Skilling technology workforce in the post-pandemic era
Digital acceleration has taken a quantum leap post-apocalypse making the technology workforce the protagonist of the digital world. I am not referring to any science fiction movie here but stating a real-life scenario of the post COVID era.
This technical workforce is facing a gamut of challenges at an unprecedented scale with the digital surge. They are surrounded by high expectations to compete in the technological innovation landscape. Moreover, remote working has added to their challenges.
The challenge as an L&D and HR is to upskill and make this remote technical workforce ready for the digital-first world. Most companies are signing up with tech training platforms and solutions. These initiatives can surely help in improving tech skills. But is that enough?
It is imperative to look at the modern tech workers through the post-covid lens and understand what they require.
Modern tech workers require new-age technical skills. They need opportunities to solve problems, practice what they’ve learned, and collaborate with various teams like sales, business development, customer success, etc to create innovative technical products.
Along with tech skills, employees need to have the right set of behavioral skills, leadership skills, soft skills, and a human-centric approach for finding effective solutions to complex user needs. HR and L&D teams need to walk the extra mile to make tech skilling and development impactful in the post covid era.
Rethinking skilling and development in the post-COVID era
Digital disruption and the pandemic have called for higher use of AI, automation, robotics, and the Internet of Things. There have been radical shifts in customer requirements and purchasing behavior.

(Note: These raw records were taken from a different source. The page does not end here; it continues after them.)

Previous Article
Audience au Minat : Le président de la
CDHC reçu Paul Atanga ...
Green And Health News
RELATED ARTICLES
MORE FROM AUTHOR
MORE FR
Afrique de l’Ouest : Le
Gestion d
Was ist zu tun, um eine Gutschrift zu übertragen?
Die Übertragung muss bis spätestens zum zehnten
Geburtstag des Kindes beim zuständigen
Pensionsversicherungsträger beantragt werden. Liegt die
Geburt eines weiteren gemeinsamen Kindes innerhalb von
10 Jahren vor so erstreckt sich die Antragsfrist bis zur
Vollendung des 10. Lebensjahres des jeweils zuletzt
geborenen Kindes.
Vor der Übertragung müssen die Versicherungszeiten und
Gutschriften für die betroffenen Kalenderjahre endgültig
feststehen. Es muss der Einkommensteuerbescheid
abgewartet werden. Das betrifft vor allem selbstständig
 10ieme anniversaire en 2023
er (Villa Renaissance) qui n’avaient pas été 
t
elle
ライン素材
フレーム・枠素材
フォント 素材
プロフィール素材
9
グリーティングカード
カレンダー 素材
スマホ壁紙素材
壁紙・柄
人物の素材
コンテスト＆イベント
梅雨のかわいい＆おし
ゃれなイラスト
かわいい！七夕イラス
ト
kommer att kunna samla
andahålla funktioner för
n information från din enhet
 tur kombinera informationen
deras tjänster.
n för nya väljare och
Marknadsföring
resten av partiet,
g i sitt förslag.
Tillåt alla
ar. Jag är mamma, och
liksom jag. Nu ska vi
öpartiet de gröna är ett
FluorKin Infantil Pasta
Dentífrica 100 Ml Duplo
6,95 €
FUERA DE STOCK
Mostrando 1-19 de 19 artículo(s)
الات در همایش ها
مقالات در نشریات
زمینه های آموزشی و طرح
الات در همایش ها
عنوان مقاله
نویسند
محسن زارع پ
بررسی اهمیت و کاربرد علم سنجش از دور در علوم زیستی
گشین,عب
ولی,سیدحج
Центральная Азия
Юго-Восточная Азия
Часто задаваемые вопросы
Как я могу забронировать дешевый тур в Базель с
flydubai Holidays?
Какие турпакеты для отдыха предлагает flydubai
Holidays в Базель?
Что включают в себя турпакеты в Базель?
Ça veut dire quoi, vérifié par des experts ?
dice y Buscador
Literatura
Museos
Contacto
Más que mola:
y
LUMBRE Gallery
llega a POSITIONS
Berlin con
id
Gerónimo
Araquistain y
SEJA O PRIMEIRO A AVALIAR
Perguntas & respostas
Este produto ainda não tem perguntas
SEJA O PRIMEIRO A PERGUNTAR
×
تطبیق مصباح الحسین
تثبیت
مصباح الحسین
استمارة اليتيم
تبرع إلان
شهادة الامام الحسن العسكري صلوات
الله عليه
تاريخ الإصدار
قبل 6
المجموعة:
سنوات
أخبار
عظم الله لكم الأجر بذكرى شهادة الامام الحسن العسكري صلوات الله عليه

The technical teams of the post COVID era have a tremendous responsibility of meeting digital requirements and building forward-looking products while working remotely. Companies need to be more creative and optimize their valuable technical resource by re-thinking skilling and development.
Create micro experiences
Drip information through micro-learning helps in breaking the cycle of learning and forgetting especially in the complex technical field. Microlearning easily fits into the flow of work of a technical team. The tech workers can grow their knowledge while being focused on the work routines.
For instance, a Pythonista is trying to learn Golang. So, instead of sharing an eBook on How to learn Golang, you can share learning nuggets on how to make a struct type incomparable in Go with an example or a short video tutorial on how to clone slices in Go.
Practice makes a man perfect. After watching a short video the learner can take a quick assignment to practice what they have learned. To ensure the tech worker performs well, you need to give them ample opportunities to practice and apply what they’ve learned to work.
Tap into social learning
The siloed approach to learning isn’t effective in the modern technical world. The chances of technical innovations are higher when smart minds meet. Techies have always been very community-driven. They like to learn from their communities. Social learning is a much better option for them than listening to a course alone.
Social learning opens doors to more opportunities; the tech team can listen to new ideas, absorb and experiment together. They can share information and get their queries resolved instantly. Disprz, a learning solution offers a social platform like Buzz where learners can start a discussion thread on a particular topic. For instance, a developer is facing an issue while developing an app, he can instantly post the issue on the social wall and the teammates or trainer can respond to it.
Focus on multiple skills
To be relevant in the post COVID era, tech teams need to move beyond technical boundaries and have a more human-centric approach. They need to explore a wider set of holistic skills like behavioral and soft skills to address some bigger challenges that people face.
For instance, a UI/UX designer might have the best of technical abilities but without deep listening skills and empathy, he will fail to cater to the specific needs of the new-age customer. To align technology with the user’s pain points and requirements, honing multiple skills is pivotal.
But how to do that?
A holistic skilling stack that not only identifies the tech skills your technologist needs but also predicts and recommends what other behavioral, leadership, and soft skills they’ll require, depending on the role they play in the organization. For example, a data scientist might need a learning agility skill because algorithms around data science are changing rapidly.
A few changes in your learning strategies can help in making your tech workforce ready for the digital-first world. Learning programs are effective when the formats are customized to what best suits an individual tech worker. A visual learner will prefer a video and an avid reader might be interested in a blog. So choose a learning platform that caters to individual needs. The more effort you put into creating a hyper-adaptive learning journey the better outcomes you will see.